## Document passage
══════
The worst performer in our cooking tests, the Cuisinart TOA-60 (which is a convection toaster oven), can get foods crispy but often suffers from consistency issues. Across the board, we observed parts of particular batches with nice, crispy outsides, while other parts remained soggy or undercooked.
To assess user friendliness, we paid attention to a few things: the user interface's intuitiveness; ease of loading, unloading, and shaking the frying basket; and how much each model can adjust to different types of food (essentially, how many cooking settings are offered).
The Instant Vortex Plus provides a seamless user experience. The control panel is streamlined and intuitive, making it easy to select temperature, cooking mode, and cooking time. The fry tray slides in and out easily so you can shake items mid-cook with a single hand.
The Ninja 1550 Watt supplied one of the most intuitive user experiences in our tests, largely thanks to a simple control panel adorned with an easy to read LCD screen. A frying basket that can slide in and out using just one hand is the cherry on top.
Sharing the score of 8 out of 10 in this metric, the GoWISE 3.7 Quart and the Breville Smart Oven offer well-designed interfaces and bevies of cooking and temperature settings. However, the GoWISE's fry basket tends to stick a bit when sliding it in and out, and the fry basket of the Breville requires that you use potholders when you move it, an extra step that none of the dedicated devices necessitate.
Most of the models we tested fell into the 7 out of 10 range for user friendliness. For the most part, these machines offer intuitive user experiences with just one or two minor annoyances.
══════
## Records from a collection
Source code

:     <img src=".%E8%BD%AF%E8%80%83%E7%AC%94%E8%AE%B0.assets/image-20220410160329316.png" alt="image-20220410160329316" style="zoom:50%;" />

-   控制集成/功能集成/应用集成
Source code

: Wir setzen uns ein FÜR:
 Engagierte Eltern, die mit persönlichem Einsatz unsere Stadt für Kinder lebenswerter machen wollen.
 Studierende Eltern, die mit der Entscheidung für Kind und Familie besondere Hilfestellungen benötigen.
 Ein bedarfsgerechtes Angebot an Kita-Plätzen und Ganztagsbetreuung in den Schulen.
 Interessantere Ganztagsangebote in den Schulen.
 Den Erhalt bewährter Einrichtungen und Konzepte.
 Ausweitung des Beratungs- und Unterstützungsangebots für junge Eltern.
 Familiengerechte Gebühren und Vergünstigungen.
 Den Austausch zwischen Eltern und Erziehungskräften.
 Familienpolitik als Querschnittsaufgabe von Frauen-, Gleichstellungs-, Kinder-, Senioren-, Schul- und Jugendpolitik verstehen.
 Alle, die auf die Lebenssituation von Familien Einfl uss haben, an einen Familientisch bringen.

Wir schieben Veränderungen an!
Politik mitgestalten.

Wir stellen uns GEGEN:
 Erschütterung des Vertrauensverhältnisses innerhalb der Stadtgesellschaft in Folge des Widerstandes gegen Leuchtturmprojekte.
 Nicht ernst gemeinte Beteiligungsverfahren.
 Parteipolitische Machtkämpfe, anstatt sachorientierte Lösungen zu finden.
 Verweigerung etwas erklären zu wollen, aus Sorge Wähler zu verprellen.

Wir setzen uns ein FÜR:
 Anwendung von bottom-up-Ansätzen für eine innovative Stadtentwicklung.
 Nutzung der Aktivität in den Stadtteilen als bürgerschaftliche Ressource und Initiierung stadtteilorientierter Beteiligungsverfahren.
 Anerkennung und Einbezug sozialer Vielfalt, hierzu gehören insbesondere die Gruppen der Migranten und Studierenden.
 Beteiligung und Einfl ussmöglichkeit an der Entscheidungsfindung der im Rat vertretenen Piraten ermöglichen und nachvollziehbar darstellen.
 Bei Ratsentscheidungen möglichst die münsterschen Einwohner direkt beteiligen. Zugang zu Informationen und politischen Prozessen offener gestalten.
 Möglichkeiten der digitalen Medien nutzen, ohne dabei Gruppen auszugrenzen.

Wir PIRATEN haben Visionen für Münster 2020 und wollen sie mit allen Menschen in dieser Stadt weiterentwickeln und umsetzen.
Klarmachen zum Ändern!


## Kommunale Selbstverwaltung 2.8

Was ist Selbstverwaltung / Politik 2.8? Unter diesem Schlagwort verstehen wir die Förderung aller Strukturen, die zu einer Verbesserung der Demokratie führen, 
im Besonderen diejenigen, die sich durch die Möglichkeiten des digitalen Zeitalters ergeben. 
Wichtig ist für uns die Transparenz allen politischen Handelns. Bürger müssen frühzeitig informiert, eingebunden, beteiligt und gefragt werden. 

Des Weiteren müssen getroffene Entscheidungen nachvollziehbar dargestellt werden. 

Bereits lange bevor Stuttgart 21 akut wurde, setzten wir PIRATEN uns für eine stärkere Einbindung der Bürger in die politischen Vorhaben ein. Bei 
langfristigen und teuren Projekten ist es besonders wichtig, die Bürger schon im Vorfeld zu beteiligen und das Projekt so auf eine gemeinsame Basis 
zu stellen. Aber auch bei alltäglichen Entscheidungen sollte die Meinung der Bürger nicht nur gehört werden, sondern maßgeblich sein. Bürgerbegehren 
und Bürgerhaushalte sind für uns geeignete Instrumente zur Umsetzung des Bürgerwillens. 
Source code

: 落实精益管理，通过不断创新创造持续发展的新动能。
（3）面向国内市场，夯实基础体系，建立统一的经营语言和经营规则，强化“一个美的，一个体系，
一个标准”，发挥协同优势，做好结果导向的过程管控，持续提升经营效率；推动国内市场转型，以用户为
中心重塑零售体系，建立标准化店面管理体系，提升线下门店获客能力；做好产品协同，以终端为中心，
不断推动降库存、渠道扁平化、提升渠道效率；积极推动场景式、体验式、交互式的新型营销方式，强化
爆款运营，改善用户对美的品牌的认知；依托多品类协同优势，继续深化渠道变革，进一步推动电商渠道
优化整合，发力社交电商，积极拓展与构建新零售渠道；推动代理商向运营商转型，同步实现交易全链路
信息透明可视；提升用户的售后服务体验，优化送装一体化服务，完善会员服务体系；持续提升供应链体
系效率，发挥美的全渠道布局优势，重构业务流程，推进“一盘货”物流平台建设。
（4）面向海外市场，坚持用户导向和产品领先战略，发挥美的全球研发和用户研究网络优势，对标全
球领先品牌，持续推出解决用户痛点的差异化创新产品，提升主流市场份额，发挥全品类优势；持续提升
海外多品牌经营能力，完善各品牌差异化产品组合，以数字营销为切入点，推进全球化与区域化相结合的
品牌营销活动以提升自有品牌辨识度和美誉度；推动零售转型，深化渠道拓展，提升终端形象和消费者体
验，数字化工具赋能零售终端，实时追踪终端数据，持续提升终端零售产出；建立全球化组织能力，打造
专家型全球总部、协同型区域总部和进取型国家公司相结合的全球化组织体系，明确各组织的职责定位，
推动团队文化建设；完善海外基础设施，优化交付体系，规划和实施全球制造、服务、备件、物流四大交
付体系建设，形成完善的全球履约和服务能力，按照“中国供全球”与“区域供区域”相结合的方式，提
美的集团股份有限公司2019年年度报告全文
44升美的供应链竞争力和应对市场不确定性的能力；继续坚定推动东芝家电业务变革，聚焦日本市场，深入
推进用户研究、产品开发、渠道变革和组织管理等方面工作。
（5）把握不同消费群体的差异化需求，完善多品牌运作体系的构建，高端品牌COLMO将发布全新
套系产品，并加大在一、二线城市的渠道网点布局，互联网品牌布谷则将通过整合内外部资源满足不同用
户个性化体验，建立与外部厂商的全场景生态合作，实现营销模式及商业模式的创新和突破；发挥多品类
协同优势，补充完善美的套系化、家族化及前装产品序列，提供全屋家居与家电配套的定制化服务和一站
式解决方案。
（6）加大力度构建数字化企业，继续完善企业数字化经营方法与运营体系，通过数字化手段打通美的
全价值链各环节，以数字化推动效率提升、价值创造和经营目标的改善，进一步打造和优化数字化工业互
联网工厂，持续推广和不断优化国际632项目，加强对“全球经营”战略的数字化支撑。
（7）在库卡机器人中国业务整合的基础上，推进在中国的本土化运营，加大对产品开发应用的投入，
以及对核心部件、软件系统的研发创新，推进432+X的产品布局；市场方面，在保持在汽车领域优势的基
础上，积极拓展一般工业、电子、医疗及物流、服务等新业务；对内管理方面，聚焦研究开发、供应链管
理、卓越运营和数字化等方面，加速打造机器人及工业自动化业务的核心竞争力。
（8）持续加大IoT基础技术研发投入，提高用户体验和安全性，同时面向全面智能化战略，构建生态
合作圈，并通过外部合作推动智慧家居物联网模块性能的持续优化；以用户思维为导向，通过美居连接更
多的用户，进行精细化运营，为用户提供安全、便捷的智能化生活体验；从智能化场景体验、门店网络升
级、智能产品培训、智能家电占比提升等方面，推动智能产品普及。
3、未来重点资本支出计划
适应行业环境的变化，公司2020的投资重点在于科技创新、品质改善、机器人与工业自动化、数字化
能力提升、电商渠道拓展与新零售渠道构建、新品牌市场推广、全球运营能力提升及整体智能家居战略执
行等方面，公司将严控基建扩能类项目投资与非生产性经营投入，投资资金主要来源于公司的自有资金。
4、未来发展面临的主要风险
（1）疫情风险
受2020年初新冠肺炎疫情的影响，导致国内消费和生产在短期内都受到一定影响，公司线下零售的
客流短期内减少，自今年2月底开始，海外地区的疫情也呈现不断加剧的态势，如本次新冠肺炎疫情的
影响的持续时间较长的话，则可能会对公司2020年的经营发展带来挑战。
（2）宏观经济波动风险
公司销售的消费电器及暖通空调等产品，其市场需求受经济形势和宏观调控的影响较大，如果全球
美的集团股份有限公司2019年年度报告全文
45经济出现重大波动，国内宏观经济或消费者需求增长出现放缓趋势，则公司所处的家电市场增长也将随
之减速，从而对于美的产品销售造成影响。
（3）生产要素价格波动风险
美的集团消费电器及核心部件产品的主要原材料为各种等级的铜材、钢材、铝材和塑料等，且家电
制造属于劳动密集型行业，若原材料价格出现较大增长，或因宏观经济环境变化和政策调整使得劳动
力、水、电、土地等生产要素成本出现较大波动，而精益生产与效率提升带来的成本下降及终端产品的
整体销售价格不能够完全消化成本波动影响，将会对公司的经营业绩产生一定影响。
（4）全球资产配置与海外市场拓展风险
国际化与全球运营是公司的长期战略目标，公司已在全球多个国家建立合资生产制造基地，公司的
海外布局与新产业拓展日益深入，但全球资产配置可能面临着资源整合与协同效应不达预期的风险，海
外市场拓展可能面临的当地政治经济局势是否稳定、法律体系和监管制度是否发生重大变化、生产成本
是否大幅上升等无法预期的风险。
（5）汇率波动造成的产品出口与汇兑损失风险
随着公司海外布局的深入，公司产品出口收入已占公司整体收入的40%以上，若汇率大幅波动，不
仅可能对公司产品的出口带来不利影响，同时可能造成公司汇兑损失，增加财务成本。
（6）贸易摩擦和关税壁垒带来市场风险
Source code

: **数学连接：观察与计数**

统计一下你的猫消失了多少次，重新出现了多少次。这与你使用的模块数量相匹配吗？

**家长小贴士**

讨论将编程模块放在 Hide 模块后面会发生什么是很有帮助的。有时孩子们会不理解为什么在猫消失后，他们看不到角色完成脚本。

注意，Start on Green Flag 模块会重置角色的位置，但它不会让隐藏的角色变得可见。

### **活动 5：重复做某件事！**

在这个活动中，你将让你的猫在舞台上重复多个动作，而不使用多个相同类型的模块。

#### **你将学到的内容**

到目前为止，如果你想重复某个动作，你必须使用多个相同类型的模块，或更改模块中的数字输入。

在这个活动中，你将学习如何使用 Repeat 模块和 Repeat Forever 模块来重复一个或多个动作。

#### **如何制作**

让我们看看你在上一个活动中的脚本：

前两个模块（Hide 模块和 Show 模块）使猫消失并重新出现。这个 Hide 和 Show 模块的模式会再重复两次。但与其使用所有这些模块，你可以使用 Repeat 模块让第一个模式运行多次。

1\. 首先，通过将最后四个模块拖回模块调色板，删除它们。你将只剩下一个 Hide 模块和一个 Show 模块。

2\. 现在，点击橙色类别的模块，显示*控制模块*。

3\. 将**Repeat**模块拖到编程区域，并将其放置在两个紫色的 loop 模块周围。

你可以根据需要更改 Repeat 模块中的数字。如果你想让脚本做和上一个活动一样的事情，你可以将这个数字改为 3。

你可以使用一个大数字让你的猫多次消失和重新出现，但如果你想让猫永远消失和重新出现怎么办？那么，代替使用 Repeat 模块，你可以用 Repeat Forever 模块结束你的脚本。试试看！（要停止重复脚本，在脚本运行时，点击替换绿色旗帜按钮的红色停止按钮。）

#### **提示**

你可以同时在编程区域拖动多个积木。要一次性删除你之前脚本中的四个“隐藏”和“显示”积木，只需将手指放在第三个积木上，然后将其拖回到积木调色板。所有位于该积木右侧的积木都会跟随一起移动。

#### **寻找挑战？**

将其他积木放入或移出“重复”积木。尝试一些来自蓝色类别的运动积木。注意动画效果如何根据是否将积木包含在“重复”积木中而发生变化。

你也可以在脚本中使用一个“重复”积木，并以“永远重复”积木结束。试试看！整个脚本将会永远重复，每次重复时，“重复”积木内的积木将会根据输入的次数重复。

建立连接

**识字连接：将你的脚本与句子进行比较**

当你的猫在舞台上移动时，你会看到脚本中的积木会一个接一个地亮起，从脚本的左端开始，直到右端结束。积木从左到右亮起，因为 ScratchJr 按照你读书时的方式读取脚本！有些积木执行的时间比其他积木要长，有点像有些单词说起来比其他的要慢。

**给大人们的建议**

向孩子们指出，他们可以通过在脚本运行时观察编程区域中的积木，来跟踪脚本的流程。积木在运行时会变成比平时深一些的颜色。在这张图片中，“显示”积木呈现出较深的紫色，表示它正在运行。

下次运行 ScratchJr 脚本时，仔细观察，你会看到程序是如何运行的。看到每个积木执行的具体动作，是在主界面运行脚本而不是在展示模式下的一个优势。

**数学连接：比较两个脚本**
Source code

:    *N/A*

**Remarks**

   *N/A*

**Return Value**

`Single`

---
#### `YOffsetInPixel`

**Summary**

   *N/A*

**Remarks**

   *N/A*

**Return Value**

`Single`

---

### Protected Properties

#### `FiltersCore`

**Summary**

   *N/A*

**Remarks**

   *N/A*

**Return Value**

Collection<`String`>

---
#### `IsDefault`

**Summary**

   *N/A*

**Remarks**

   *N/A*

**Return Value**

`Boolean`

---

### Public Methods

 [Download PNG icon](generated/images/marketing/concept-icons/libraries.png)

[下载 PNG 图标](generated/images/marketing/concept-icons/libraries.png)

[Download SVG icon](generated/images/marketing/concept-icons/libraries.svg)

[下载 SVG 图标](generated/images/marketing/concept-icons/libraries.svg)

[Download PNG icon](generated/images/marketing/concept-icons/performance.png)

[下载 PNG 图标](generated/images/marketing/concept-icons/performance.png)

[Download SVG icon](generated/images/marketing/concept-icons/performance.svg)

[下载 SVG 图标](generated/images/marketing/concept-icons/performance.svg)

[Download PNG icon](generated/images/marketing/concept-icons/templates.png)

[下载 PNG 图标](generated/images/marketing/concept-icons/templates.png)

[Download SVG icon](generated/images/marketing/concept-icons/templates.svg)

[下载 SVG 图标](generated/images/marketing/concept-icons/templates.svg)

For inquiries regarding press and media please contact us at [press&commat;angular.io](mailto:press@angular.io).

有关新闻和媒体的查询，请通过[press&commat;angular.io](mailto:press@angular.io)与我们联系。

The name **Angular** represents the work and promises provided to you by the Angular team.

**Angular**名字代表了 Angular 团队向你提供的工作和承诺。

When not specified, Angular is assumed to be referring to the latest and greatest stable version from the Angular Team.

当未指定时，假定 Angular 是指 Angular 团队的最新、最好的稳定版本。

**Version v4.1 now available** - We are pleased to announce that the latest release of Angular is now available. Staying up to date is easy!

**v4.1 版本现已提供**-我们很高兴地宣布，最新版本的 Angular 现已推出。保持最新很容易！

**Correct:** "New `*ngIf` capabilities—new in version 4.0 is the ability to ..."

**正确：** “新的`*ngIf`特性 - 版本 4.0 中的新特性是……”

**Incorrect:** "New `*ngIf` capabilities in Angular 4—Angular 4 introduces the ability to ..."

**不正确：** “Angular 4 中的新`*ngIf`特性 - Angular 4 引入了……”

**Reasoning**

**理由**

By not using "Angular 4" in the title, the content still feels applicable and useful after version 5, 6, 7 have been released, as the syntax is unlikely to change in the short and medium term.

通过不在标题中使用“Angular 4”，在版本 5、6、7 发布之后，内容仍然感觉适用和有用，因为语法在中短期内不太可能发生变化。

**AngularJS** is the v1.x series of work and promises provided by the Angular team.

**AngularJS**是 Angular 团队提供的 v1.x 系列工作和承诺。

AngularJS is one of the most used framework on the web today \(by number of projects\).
══════
## Work instructions
In the appliance review, which two models share a user-friendliness score of 8 out of 10?

## Final answer
The GoWISE 3.7 Quart and the Breville Smart Oven.